A legal challenge is being brought against the Labour NEC’s decision to allow Jeremy Corbyn onto the leadership ballot without the need for nominations from MPs.
Michael Foster, a Labour Party donor who stood as a parliamentary candidate last year, says he believes that the party has ‘misapplied’ the rules concerning whether an incumbent leader has the automatic right to be on the ballot, and believes that his “contract of membership” has been broken.
Writing for The Times Red Box this morning, Foster said:
“It is well-established that a member of an association – whether it is a Synagogue, a trade union, a political party or a bowling club – has the right to seek a definitive ruling from the court when a dispute arises about the proper interpretation of an important rule in his or her contract of membership.
“I am exercising my right to ask for such a ruling. I do this because I believe the NEC’s decision-making was procedurally flawed and it reached the wrong conclusion. And because it is my right as a member of the party and a citizen to take the issue before a judge for decision.”
Critics of the decision to put Corbyn on the ballot automatically claim that candidates in leadership contests should always show they have the backing of a section of MPs and MEPs, and point to the precedent set in the 1988 election, when incumbent Neil Kinnock required nominations to stand.

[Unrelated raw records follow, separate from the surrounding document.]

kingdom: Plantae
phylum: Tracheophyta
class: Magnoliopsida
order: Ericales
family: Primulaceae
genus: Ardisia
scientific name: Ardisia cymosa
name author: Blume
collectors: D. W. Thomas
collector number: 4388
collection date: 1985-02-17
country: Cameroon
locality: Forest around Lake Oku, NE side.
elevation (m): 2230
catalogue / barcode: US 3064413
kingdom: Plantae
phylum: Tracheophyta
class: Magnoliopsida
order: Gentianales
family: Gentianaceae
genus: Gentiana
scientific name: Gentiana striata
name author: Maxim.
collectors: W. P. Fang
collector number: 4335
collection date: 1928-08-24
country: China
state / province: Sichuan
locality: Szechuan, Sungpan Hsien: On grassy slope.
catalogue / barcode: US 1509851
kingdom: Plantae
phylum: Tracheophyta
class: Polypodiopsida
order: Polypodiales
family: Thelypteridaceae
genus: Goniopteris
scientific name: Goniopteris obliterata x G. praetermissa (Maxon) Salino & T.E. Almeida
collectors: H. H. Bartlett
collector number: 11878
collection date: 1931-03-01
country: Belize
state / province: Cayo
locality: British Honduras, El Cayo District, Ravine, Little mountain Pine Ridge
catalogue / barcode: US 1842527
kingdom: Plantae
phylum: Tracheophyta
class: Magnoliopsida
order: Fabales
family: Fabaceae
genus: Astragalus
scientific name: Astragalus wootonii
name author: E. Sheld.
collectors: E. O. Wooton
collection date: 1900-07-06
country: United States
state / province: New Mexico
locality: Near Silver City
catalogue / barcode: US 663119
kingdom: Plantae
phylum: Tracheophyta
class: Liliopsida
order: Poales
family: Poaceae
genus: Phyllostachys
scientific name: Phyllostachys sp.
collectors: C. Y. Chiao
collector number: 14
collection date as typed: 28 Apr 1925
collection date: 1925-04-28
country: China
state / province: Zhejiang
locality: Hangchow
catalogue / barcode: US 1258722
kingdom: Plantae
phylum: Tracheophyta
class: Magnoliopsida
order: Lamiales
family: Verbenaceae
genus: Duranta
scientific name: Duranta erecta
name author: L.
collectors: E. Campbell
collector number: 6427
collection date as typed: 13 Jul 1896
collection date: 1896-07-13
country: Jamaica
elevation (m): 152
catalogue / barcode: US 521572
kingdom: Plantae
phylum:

However, Corbyn’s team has long said that he rules have changed since then, and that the need for a leader to do so is no longer required.
Deputy leader Tom Watson, who has privately called on Corbyn to stand down, said that going down the legal route would be “unhelpful and destabilising”.
“This legal challenge is very unhelpful and destabilising to the Labour Party,” Watson said this morning. “The NEC made a decision. They ruled that Jeremy Corbyn is automatically on the ballot paper. We must respect that decision and give our members a choice of candidates as soon as possible.”
Sources have told LabourList that while lawyers believe there is a sound basis for a challenge to the decision, and potential for it to be overturned, judges are may be hesitant to get involved in an internal political dispute.